▶ [Material supplied]
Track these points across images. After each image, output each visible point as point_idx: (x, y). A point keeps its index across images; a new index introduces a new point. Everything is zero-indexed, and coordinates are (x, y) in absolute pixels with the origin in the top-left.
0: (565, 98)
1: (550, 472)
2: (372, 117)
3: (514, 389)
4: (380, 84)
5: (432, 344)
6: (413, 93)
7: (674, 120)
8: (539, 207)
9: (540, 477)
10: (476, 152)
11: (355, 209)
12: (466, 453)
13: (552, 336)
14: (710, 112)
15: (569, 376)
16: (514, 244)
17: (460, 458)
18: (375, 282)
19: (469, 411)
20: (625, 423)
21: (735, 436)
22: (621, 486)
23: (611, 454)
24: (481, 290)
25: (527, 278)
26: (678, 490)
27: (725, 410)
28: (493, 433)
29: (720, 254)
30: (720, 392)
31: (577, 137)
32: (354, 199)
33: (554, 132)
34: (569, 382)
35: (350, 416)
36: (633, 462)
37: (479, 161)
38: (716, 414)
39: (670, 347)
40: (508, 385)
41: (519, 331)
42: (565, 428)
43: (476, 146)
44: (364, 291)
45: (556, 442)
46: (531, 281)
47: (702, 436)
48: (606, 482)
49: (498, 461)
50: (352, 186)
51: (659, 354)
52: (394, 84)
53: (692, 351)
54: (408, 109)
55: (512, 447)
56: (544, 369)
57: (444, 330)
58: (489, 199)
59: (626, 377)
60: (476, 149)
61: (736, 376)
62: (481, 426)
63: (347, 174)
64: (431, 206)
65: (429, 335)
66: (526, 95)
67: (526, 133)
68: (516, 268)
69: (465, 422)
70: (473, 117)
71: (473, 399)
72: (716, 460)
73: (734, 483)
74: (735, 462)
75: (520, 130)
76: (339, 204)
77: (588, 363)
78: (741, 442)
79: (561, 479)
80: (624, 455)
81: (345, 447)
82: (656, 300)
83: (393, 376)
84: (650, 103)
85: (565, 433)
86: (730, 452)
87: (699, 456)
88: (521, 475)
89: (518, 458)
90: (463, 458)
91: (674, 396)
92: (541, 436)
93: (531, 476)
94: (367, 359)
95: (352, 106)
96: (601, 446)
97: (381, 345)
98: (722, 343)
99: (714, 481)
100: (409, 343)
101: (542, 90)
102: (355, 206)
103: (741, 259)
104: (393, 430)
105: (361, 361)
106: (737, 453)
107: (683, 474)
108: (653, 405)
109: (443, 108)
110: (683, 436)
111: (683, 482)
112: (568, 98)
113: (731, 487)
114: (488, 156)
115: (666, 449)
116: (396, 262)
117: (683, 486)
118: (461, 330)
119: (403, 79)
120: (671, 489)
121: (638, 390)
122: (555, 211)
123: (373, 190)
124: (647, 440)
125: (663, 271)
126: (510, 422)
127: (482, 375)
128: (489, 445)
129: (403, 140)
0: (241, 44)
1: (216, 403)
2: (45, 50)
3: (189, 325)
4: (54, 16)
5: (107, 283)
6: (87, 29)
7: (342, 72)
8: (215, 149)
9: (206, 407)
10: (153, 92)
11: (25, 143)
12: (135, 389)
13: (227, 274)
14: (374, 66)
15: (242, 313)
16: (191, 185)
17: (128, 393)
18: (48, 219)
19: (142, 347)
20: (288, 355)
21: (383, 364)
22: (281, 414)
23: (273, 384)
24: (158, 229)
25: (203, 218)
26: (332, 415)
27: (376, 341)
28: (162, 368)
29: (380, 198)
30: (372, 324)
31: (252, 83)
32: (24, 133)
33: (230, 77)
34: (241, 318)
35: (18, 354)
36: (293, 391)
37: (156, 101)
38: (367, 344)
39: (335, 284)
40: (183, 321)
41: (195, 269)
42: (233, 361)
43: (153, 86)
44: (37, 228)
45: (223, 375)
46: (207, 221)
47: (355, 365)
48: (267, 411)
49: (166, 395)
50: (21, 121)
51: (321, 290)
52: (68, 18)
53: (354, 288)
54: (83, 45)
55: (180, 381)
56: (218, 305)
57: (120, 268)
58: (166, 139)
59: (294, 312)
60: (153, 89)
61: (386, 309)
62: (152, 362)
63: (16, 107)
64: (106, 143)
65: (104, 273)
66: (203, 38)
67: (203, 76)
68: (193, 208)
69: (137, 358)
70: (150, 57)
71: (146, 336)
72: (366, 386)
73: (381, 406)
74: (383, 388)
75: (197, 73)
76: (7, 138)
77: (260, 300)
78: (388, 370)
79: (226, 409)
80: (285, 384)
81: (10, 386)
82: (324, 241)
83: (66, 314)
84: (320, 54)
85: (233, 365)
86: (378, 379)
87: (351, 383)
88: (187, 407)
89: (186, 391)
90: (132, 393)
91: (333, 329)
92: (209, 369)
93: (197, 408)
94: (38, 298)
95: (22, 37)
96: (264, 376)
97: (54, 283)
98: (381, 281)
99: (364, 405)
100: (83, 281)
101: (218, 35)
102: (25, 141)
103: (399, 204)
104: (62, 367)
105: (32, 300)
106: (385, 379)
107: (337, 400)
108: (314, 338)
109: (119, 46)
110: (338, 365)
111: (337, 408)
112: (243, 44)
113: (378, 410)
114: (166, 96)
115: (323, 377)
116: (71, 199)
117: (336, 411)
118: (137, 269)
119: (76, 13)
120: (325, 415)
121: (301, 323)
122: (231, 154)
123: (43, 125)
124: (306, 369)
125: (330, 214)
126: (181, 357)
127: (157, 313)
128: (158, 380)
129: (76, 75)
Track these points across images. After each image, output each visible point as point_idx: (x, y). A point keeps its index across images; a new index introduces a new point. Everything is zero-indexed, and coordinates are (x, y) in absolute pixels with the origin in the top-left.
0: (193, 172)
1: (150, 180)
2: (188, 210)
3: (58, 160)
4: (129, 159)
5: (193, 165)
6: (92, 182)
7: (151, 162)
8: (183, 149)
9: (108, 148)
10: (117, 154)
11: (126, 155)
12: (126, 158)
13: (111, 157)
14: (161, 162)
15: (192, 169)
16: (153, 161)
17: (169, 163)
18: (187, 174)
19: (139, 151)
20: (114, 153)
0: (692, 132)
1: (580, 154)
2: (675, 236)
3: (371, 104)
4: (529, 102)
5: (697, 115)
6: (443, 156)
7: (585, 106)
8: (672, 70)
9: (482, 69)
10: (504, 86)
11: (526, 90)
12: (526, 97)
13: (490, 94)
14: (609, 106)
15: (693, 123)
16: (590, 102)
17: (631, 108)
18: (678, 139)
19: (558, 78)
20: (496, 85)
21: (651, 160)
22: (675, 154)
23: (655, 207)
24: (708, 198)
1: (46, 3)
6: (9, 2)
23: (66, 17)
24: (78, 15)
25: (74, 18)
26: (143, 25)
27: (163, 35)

▶ [Your instructions]
Reproduce word for word everything from the start of the rows above down through the line containing "42: (565, 428)".

▶ [Exercise result]
Track these points across images. After each image, output each visible point as point_idx: (x, y). A point keeps its index across images; a new index introduces a new point. Everything is zero-indexed, and coordinates are (x, y) in absolute pixels with the origin in the top-left.
0: (565, 98)
1: (550, 472)
2: (372, 117)
3: (514, 389)
4: (380, 84)
5: (432, 344)
6: (413, 93)
7: (674, 120)
8: (539, 207)
9: (540, 477)
10: (476, 152)
11: (355, 209)
12: (466, 453)
13: (552, 336)
14: (710, 112)
15: (569, 376)
16: (514, 244)
17: (460, 458)
18: (375, 282)
19: (469, 411)
20: (625, 423)
21: (735, 436)
22: (621, 486)
23: (611, 454)
24: (481, 290)
25: (527, 278)
26: (678, 490)
27: (725, 410)
28: (493, 433)
29: (720, 254)
30: (720, 392)
31: (577, 137)
32: (354, 199)
33: (554, 132)
34: (569, 382)
35: (350, 416)
36: (633, 462)
37: (479, 161)
38: (716, 414)
39: (670, 347)
40: (508, 385)
41: (519, 331)
42: (565, 428)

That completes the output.